In conducting a t-test, certain key assumptions have to be valid, including the following:

  • Data have to be normally distributed, meaning that there should be no outliers and the mean, median and mode should be the same. In the event that the data are not normal, they have to be normalized by converting into logarithm form. The variance of each sample dataset should also be equal.
  • Sample(s) may be dependent or independent, depending on the hypothesis. Where the samples are dependent, repeat measure are typically used. An example of a dependent sample is where observations are taken before and after a treatment.
  • For help assessing the assumptions of a t-test click here

T-tests are widely used in hypothesis testing for comparison of sample means, to determine whether or not they are statistically different from each other. For instance, a t-test may be used to:

  • Determine whether a sample belongs to a certain population
  • Determine whether two different samples belong to the same population or two different populations.
  • Determine whether the correlation between two samples or two different variables is statistically significant.
  • Determine whether, in case of dependent samples, the treatment has been statistically significant.

In order to conduct a t-test, we need to follow certain steps as follows:

  • Set up a Hypothesis for which the t-test is being conducted. The hypothesis is simply a statement that suggests what our expectation of the existing sample(s) is, and determines how the result of the t-test will be interpreted.
  • Select the level of significance and critical or ‘alpha’ region. Most often, a level of 95% significance is used in non-clinical applications, wherein a 99% or upwards level of significance is used. The balance is simply the alpha region which determines our hypothesis rejection zone or range.
  • Calculation: we obtain the value of the t-test by calculating the mean of the sample and comparing it with the population mean, to determine the standard deviation and dividing it by the number of observations (n), and taking a square root. The resulting value is the coefficient of the t-test.
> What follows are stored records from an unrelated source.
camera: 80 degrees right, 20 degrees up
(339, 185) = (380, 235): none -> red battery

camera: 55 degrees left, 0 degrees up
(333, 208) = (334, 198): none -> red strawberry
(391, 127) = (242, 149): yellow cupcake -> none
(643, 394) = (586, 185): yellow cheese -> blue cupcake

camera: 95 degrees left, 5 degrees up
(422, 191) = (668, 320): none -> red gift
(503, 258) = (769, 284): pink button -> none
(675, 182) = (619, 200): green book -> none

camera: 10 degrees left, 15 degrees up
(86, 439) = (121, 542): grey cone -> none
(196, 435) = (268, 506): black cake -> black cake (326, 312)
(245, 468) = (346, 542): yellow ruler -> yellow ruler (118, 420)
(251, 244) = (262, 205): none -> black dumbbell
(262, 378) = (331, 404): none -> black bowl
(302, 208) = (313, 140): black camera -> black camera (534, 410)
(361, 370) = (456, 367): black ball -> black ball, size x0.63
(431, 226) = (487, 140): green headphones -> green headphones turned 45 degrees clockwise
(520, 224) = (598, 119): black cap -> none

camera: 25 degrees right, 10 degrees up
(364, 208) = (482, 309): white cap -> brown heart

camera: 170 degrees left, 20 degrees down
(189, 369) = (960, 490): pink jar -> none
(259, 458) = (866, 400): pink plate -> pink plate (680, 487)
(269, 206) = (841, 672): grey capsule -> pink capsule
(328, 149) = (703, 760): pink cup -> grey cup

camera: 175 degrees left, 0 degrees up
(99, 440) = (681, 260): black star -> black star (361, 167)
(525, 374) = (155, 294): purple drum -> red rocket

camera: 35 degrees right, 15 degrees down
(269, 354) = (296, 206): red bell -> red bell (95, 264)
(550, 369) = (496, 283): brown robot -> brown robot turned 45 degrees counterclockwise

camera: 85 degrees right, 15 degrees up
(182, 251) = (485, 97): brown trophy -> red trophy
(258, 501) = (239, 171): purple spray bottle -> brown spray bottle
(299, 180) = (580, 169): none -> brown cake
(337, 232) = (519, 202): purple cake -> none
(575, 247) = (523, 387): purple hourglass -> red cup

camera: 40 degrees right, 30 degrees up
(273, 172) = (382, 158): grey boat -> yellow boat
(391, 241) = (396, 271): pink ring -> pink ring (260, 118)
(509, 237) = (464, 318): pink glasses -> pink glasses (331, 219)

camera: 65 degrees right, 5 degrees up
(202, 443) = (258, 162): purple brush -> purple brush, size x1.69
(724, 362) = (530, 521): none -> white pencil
  • Hypothesis testing: this step involves comparing our original hypothesis in step 1 using the obtained t-test value or coefficient. The idea is to compare our level of significance or ‘alpha’ value with the result of the t-test. For instance, if our t-test is conducted at 95% significance, for the hypothesis to be valid, our coefficient of the t-test should be lower than 5% or .05. If this is the case, then we can say that our hypothesis holds true. If not, we simply reject our hypothesis and can claim that the opposite is true.

While being a very useful tool in data analysis, the t-test is not without its limitations. For one thing, it can only be used in a small sample of 30 observations or less. In large data analysis projects, the t-test is practically useless. In addition, the t-test is a parametric test, which implies that in a non-normal distribution, it cannot be applied without making changes to dataset. In reality, few datasets are ever normal without having to make changes, and a t-test is thus a more cosmetic test. A non-parametric test can thus be applied more effectively, such as the Mann-Whitney U test (for independent samples) or the binomial or signed rank test (for related or dependent samples).